Table 11: case study of VLE course delivery

Effective assessment design for a VLE course

There are two assessment methods within a VLE:


  • self tests
  • participating in online discussion
  • posting discussion contributions to a bulletin board

Formative assessments are designed for participants to assess their own learning test results, and are not recorded on the VLE tracking system. Participation in discussion can be adapted to form part of a formal assessment. Students could be asked, for example, to post contributions or participate in online discussion. However, these activities do not give immediate feedback on student performance. Tutor feedback can be provided at a later date and forwarded to a student using the private message function in the VLE e-mail facility.


  • online quiz
  • assessment functions

Summative assessment areas can be used by participants to submit coursework online. Submitting online is helpful for part time or distance learning students, who may find it difficult to visit campus. Tutors can mark the work and post grade information onto the VLE system. The quiz function can also be used for formative assessment.

The different types of quizzes that can be used for both formative and summative assessment are:

  • multiple choice
  • multiple answer
  • select all the statements which support a premise
  • fill in the blanks
  • true/false
  • match words from two different columns
  • ordering – put steps of a task in the correct sequence
  • drag and drop (Note that there may be potential disability (SENDA compliance) issues with drag and drop, to do with the use of a mouse. You may need to think about key stroke alternatives.)

It is important to collaborate with academic departments if your VLE module includes any form of assessment. As discussed earlier, including assessments linked to coursework or the taught module will motivate students to complete the course. The best outcome is for research skills training to be fully embedded into the curriculum design and be assessed equally alongside other academic work.

If an assessment or quiz score is not contributing to a final module qualification, the VLE system can be set to release their practical legal research assignment, course work group details or an options choice form, for example, on completion of the online tasks. Releasing information in this fashion encourages students to complete all online tasks.

Executing assessment

With large groups, summative assessment using online quizzes can be problematic. Students completing the assessment remotely may collaborate and share information. Test results will therefore not provide an accurate picture of student learning.

Where the results of an online quiz are to contribute to a student’s final module mark, and if facilities exist, use computer rooms to run a test session. Enforcing examination conditions ensures all participants complete the test at the same time and venue, thus reducing collaboration. This does, however, defeat the main benefits of VLE technology, as virtual activities are designed to be flexible, completed at any time or place.

#### DATA SECTION:
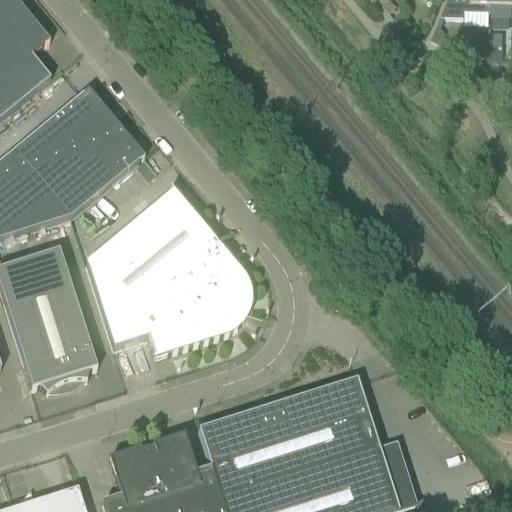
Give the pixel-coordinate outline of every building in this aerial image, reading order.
[(48,49),(45,47),(44,48),(4,0),(0,0),(0,125),(48,86),(30,63),(43,52),(43,53),(48,49)] [(384,0),(375,0),(374,1),(388,18),(395,13),(384,0)] [(449,0),(446,9),(440,23),(462,24),(462,17),(490,18),(490,10),(490,0),(449,0)] [(490,0),(490,10),(510,10),(510,0),(490,0)] [(489,60),(489,51),(476,51),(476,60),(488,60),(489,60)] [(489,60),(488,60),(488,66),(501,66),(502,51),(489,51),(489,60)] [(142,165),(86,97),(11,159),(66,226),(69,225),(142,165)] [(66,226),(11,159),(0,167),(0,182),(42,233),(66,226)] [(42,233),(0,182),(0,220),(17,241),(42,233)] [(170,199),(84,270),(111,357),(146,346),(152,367),(165,363),(165,362),(222,344),(228,342),(233,338),(238,334),(242,329),(240,328),(240,329),(230,322),(235,303),(246,301),(247,302),(248,302),(247,294),(244,288),(239,282),(205,240),(171,198),(170,199)] [(0,220),(0,246),(17,241),(0,220)] [(64,277),(63,277),(57,258),(0,275),(0,303),(30,397),(38,394),(45,401),(47,399),(50,397),(53,394),(54,393),(59,391),(63,390),(67,388),(70,388),(73,388),(76,387),(79,387),(82,388),(85,388),(87,378),(95,376),(64,277)] [(209,474),(221,511),(394,511),(355,387),(197,437),(209,474)] [(221,511),(209,474),(194,479),(182,442),(107,466),(118,503),(100,508),(101,511),(221,511)] [(28,497),(14,511),(80,511),(75,496),(32,510),(28,497)]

#### GIVEN PROBLEM:
Reproduce word for word everything in the VLE assessment text from "With large groups, summative" down to "of student learning.".

#### EXPECTED ANSWER:
With large groups, summative assessment using online quizzes can be problematic. Students completing the assessment remotely may collaborate and share information. Test results will therefore not provide an accurate picture of student learning.